Watching the second season reminded me that sometimes it was only a single
scene in an episode that would misfire. But later it was entire episodes that went
off the rails. Too many unnecessary new characters, slow pacing, dumb u-turns
and tangents, blah, blah, blah.
As anyone familiar with
the show knows, the network put enormous pressure on Lynch and Frost to reveal
the killer of Laura Palmer much earlier than they had planned. This ruined the
show – the scene where Agent Cooper figures out who murdered Laura was so weak
I had forgotten it.
In general I remember far
less of Season Two. I scrubbed through the final 15 episodes in an hour or two
on my laptop. Of course, I stopped to watch the last 15 or 20 minutes of the
final episode, which takes place in the red room where the dwarf (little man
from another place) lives. Or whatever – he doesn’t live there, but you get the
idea. (Even now I have no desire to be attacked by aging Twin Peaks fanatics.)
There is something
absolutely hypnotic to me about the set design and mood and pacing and style of
the dream sequence from S1E3 and the final portion of the final episode. On a
visceral level, I love watching the dwarf and the giant. It’s mesmerizing and
taps into the surrealist pleasure centre buried inside my brain. When David
Lynch is successful, it’s a singular type of rewarding.
Watching those final few
minutes also reminded me of what it was like to view a television show in real
time, knowing that millions of other people were doing the same thing, right
down to enduring the excruciating commercial breaks. And watching with the
knowledge that the show was going to end at 10pm. (As compared with sitting in
a theatre and watching a film that you know will eventually end, but having no
clear gauge of when exactly that might be).

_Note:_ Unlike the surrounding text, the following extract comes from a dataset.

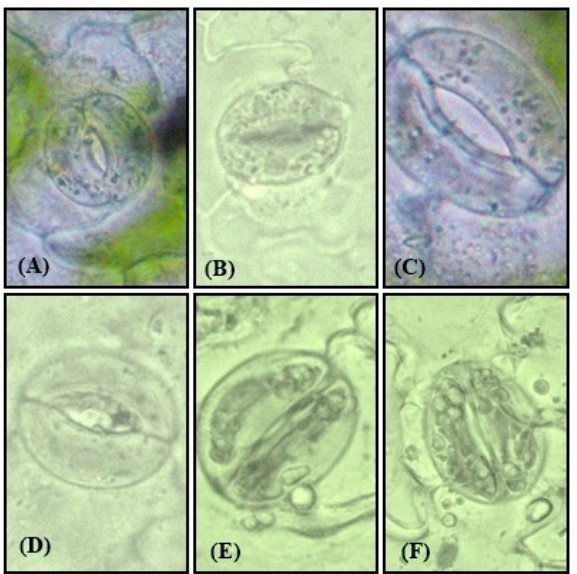
Figure 12. Stomatal response of Indian mustard ( Brassica juncea L.) leaves at 30 DAG under control ( A ), Cu ( B ), SNP ( C ), SNP + Cu ( D ), FCy + Cu ( E ) and SNP + Cu + cPTIO ( F ) at 40 × using compound microscope.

Seeing Twin Peaks again also served as a valuable reminder of the cruel disappointment a true fan experiences when their investment and passion is abused through bad writing and crappy creative decisions. When your investment in a show is mismanaged by the creators, you feel an enormous letdown, something I was reminded of repeatedly during S2.
This helped me understand
why there are so many aspects about the work of Henry Jenkins that annoy me. I used
to be a superfan, and the experience left me jaded. Fool me once, etc.
Investing too much of yourself into any form of mass marketed entertainment almost
always means ending up in the same sad place. (I’m looking at you, Lost fans.)
In defense of Jenkins,
since completing the CFC Media Lab’s Interactive Art and Entertainment program,
I was able to appreciate something new about Twin Peaks – the degree to which
they successfully implemented the elements of transmedia way before it was a
popular notion. I’m not the first person to
notice this, but this aspect of the show remains quite impressive 20 years
later, when almost everyone still struggles to do transmedia correctly.
This is already tl;dr, but
I have two concluding things. The first is that the Twin Peaks parody on Saturday Night Live was actually funny. I’m
sure people in 1990 were already saying that SNL had stopped being funny years
ago, but that sketch remains pretty airtight. It even features Conan O’Brien as
Officer Brennan (Andy). The second is that the Sesame Street parody is almost
as funny as the SNL skit. That being Twin Beaks.